Пф-ф, очередное модное слово.

… арданских митрах10, грезил уплыть в какое-нибудь отчаянно-безрассудное путешествие на край земли, ходил полуголый под окнами их богатого дома, словно какой-то призванный рабочий или заблудившийся в престижных районах горе ремесленник и ругался, грязно и дерзко, щедро посыпая обидчиков совсем уж бесстыжими прозвищами, повторять которые Ильгерд не желал даже в мыслях, а потом с радостью, смеясь и подтрунивая, без труда увертывался от их неловких тумаков.

Это просто молодость, Ильгерд.

Вчера с легким упреком в голосе сказала ему жена, когда он вновь вспылил, увидев шатающегося по улице в сумерках ночи сына.

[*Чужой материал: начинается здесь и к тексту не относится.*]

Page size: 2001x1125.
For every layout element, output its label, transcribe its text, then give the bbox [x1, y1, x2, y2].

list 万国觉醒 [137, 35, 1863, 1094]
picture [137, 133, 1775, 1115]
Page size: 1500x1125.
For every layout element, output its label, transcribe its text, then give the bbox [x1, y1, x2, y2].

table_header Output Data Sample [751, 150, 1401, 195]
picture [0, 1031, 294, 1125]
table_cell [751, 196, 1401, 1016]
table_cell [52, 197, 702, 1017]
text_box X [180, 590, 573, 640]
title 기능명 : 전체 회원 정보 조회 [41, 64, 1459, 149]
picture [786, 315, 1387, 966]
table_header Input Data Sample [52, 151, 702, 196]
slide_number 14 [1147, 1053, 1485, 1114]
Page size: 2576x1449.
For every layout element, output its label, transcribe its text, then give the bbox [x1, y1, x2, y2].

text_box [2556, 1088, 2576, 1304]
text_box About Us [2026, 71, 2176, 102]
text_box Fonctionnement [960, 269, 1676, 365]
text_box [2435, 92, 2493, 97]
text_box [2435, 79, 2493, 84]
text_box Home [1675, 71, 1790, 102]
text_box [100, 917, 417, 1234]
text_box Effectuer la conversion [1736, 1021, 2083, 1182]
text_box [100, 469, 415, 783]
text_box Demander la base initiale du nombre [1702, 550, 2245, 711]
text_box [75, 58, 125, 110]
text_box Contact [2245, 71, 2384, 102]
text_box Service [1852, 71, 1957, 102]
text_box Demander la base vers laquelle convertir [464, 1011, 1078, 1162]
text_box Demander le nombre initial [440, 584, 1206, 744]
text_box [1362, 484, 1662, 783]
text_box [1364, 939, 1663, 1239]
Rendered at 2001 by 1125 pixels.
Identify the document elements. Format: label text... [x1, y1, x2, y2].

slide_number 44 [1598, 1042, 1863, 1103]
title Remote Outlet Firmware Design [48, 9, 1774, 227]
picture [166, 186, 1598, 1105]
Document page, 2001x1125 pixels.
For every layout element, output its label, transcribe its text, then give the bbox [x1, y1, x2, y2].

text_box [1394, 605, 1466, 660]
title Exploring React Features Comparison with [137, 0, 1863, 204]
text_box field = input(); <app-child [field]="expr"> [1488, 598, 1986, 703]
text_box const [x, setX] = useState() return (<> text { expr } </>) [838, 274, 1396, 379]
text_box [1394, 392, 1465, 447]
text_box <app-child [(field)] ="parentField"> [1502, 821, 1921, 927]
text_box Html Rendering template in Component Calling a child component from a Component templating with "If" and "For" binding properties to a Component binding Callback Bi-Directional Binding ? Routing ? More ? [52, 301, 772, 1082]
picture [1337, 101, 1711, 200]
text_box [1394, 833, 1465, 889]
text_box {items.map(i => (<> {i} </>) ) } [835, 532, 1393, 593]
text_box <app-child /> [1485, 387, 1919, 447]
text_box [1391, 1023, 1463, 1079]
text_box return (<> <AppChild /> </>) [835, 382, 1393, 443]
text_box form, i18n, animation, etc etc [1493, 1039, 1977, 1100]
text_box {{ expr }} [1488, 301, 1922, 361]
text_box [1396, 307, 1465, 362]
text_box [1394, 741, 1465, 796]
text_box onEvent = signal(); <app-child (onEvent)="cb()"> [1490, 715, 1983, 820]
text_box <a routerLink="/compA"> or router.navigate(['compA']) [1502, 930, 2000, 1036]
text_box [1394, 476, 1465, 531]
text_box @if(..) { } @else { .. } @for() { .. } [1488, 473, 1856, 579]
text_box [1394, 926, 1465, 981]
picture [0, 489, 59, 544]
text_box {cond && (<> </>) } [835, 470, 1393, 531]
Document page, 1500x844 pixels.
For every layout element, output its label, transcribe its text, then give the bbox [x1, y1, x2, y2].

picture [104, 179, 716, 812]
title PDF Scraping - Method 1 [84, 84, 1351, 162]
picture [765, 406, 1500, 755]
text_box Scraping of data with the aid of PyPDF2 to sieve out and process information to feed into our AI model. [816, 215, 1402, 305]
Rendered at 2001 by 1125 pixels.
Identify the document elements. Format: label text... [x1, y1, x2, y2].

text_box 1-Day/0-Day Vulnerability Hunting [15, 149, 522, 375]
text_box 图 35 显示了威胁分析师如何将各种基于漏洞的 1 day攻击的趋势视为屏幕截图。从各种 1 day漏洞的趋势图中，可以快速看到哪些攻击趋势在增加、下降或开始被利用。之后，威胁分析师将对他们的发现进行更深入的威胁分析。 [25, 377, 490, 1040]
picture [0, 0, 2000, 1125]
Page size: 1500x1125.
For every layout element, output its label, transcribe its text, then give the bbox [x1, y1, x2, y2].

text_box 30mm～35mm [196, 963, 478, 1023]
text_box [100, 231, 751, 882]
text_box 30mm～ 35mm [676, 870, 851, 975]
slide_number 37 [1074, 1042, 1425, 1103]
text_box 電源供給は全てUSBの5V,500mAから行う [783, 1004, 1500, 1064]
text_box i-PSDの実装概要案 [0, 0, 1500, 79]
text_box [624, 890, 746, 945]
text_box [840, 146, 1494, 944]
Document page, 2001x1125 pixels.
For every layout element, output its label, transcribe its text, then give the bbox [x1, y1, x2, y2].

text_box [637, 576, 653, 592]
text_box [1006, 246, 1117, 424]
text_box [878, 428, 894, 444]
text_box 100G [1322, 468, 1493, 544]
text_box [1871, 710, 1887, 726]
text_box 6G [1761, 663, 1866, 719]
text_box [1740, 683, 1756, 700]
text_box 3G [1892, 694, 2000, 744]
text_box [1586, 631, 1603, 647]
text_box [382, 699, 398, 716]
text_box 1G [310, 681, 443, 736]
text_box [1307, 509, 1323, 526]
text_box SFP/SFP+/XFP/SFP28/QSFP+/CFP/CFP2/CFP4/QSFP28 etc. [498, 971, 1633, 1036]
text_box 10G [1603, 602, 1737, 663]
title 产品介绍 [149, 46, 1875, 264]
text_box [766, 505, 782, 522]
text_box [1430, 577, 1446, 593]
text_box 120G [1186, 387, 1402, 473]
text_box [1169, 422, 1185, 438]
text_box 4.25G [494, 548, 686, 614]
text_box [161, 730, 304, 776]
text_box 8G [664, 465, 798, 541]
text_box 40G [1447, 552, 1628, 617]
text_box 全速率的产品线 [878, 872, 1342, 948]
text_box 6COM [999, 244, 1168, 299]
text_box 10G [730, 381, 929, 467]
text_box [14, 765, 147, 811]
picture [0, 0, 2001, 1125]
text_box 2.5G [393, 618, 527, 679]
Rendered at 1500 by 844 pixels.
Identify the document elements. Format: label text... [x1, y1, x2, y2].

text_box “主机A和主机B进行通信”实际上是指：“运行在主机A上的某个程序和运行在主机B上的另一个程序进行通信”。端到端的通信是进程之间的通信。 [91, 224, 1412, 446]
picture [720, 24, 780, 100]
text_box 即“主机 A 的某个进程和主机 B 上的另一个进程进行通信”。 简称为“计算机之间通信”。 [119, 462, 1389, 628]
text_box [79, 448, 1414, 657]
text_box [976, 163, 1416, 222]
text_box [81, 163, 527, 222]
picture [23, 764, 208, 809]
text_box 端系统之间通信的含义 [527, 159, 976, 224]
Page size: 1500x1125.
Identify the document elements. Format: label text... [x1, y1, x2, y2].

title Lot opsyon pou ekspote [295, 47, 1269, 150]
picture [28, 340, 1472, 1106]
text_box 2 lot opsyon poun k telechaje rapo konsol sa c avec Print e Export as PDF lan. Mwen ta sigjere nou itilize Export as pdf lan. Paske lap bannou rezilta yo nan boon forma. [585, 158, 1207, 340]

Вспомни себя, и ты поймешь.

И он вспомнил, отчего вдруг, покраснев и смутившись, неловко охнул и совсем непривычно, неуверенно переступил с ноги на ногу. Затем достал белый, сложенный вчетверо платок и, аккуратно касаясь лба чуть дрожащими пальцами, промокнул выступившие на нем капельки пота. Гладкая прохлада ткани приятно остудила жар кожи, а тревога за сына, поддавшись доводам воспоминаний, отступила, отползла назад в глубину взволнованного сердца и метущихся мыслей, скрылась, но не исчезла…

Ильгерд вздохнул.

Где-то в тишине большой прихожей громко хлопнула дверь, Митар вернулся домой.

1Слышишь – слышишь (ард.). Арданский язык – исторический язык людей, населяющих Ардан – небольшой континент, один из четырех мировых континентов, расположенный на юге от Литернеса. Поскольку араданцы испокон веков были преимущественно воинами с самым быстрым, маневренным флотом и зарабатывали грабежами и войнами, то их язык содержит множество присказок, шутливых, колких выражений, характерных для бывалых моряков и закаленных битвами солдат. Эти шутки и присказки пользуются особой популярностью не только среди жителей Ардана, но и любителей колко и лихо выражаться по всему миру.
2Название быстроходных арданских кораблей. В своей основе имеет выражение «илда то иор», что означает «воин на воде».
3Временная единица, равная примерно 100 годам. Изначально арком называли период времени жизни человека.
4Чтоб мне пусто было (ард.). Арданское ругательство, в дословном переводе: «разоренная, пустая гавань».
5Пропади все пропадом (ард.).
6Блин (ард.).
7Да – да (ард.).
8Море Героя (ард.). Экусо эваль омывает северные берега Ардана и южные – Литернеса, это море известно повсюду из-за своих нестабильных, обманчивых течений и опасных, сезонных ветров, один из которых – весенний Черкерин, погубил многих отважных мореплавателей не только из Ардана, но и со всего мира.
9Смертельное оружие (ард.). Обычно так говорят о людях или предметах, которыми восхищаются или которых сильно боятся.
10Название местные советов в Ардане, члены которых избирались старейшинами кланов Ардана и городскими жителями. Митры играли роль органов местного самоуправления после раздела единого Ардана на три новых, независимых государства: Ардан, Броган и Риден. В полномочия митров входило все, кроме распоряжения военными силами – они были едиными для континента, содержались вскладчину и могли быть использованы лишь после общего одобрения трех территорий.